Problem: Without the images, write out the entries word for word.

Input for this task:
^^^^^^^^

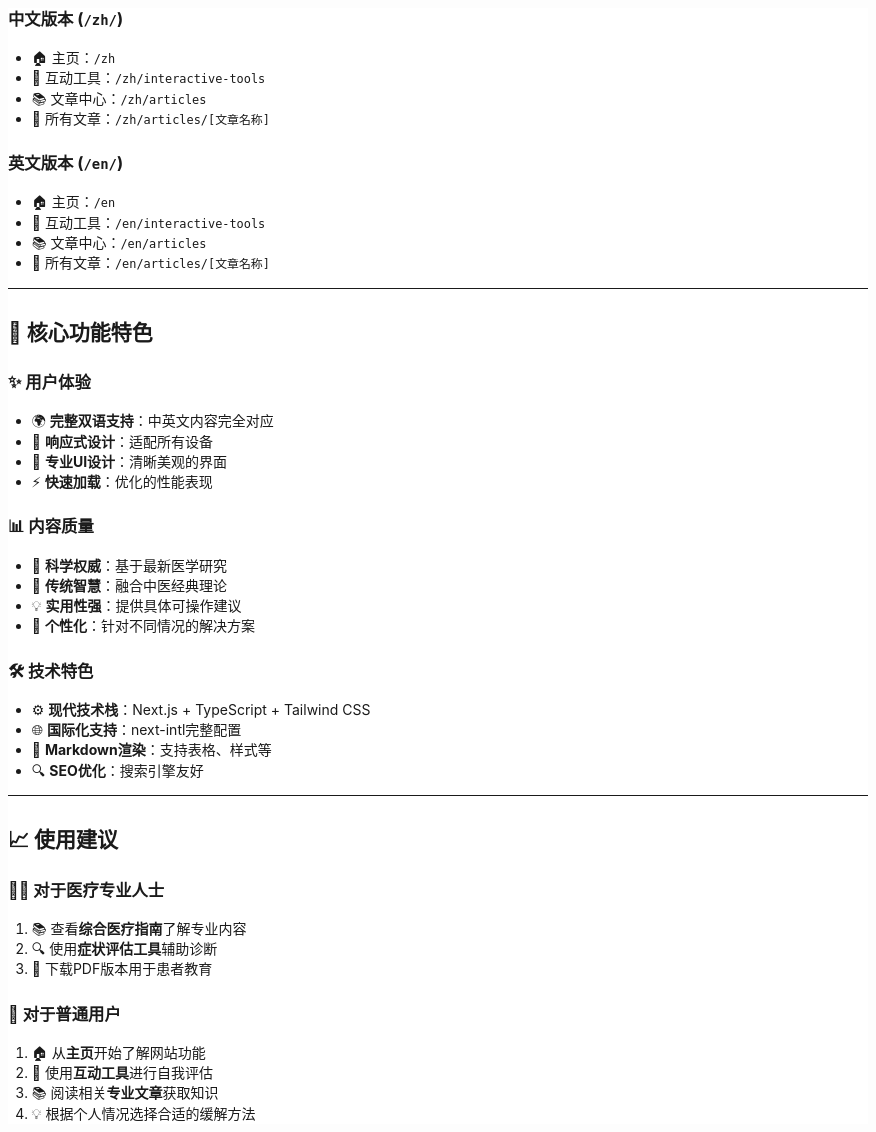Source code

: ### 中文版本 (`/zh/`)
- 🏠 主页：`/zh`
- 🔧 互动工具：`/zh/interactive-tools`
- 📚 文章中心：`/zh/articles`
- 📄 所有文章：`/zh/articles/[文章名称]`

### 英文版本 (`/en/`)
- 🏠 主页：`/en`
- 🔧 互动工具：`/en/interactive-tools`
- 📚 文章中心：`/en/articles`
- 📄 所有文章：`/en/articles/[文章名称]`

---

## 🎯 **核心功能特色**

### ✨ **用户体验**
- 🌍 **完整双语支持**：中英文内容完全对应
- 📱 **响应式设计**：适配所有设备
- 🎨 **专业UI设计**：清晰美观的界面
- ⚡ **快速加载**：优化的性能表现

### 📊 **内容质量**
- 🔬 **科学权威**：基于最新医学研究
- 📖 **传统智慧**：融合中医经典理论
- 💡 **实用性强**：提供具体可操作建议
- 🎯 **个性化**：针对不同情况的解决方案

### 🛠️ **技术特色**
- ⚙️ **现代技术栈**：Next.js + TypeScript + Tailwind CSS
- 🌐 **国际化支持**：next-intl完整配置
- 📝 **Markdown渲染**：支持表格、样式等
- 🔍 **SEO优化**：搜索引擎友好

---

## 📈 **使用建议**

### 👩‍⚕️ **对于医疗专业人士**
1. 📚 查看**综合医疗指南**了解专业内容
2. 🔍 使用**症状评估工具**辅助诊断
3. 📄 下载PDF版本用于患者教育

### 👩 **对于普通用户**
1. 🏠 从**主页**开始了解网站功能
2. 🔧 使用**互动工具**进行自我评估
3. 📚 阅读相关**专业文章**获取知识
4. 💡 根据个人情况选择合适的缓解方法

^^^^^^^^

Answer to the exercise:
Source code

: ### 中文版本 (`/zh/`)
- 🏠 主页：`/zh`
- 🔧 互动工具：`/zh/interactive-tools`
- 📚 文章中心：`/zh/articles`
- 📄 所有文章：`/zh/articles/[文章名称]`

### 英文版本 (`/en/`)
- 🏠 主页：`/en`
- 🔧 互动工具：`/en/interactive-tools`
- 📚 文章中心：`/en/articles`
- 📄 所有文章：`/en/articles/[文章名称]`

---

## 🎯 **核心功能特色**

### ✨ **用户体验**
- 🌍 **完整双语支持**：中英文内容完全对应
- 📱 **响应式设计**：适配所有设备
- 🎨 **专业UI设计**：清晰美观的界面
- ⚡ **快速加载**：优化的性能表现

### 📊 **内容质量**
- 🔬 **科学权威**：基于最新医学研究
- 📖 **传统智慧**：融合中医经典理论
- 💡 **实用性强**：提供具体可操作建议
- 🎯 **个性化**：针对不同情况的解决方案

### 🛠️ **技术特色**
- ⚙️ **现代技术栈**：Next.js + TypeScript + Tailwind CSS
- 🌐 **国际化支持**：next-intl完整配置
- 📝 **Markdown渲染**：支持表格、样式等
- 🔍 **SEO优化**：搜索引擎友好

---

## 📈 **使用建议**

### 👩‍⚕️ **对于医疗专业人士**
1. 📚 查看**综合医疗指南**了解专业内容
2. 🔍 使用**症状评估工具**辅助诊断
3. 📄 下载PDF版本用于患者教育

### 👩 **对于普通用户**
1. 🏠 从**主页**开始了解网站功能
2. 🔧 使用**互动工具**进行自我评估
3. 📚 阅读相关**专业文章**获取知识
4. 💡 根据个人情况选择合适的缓解方法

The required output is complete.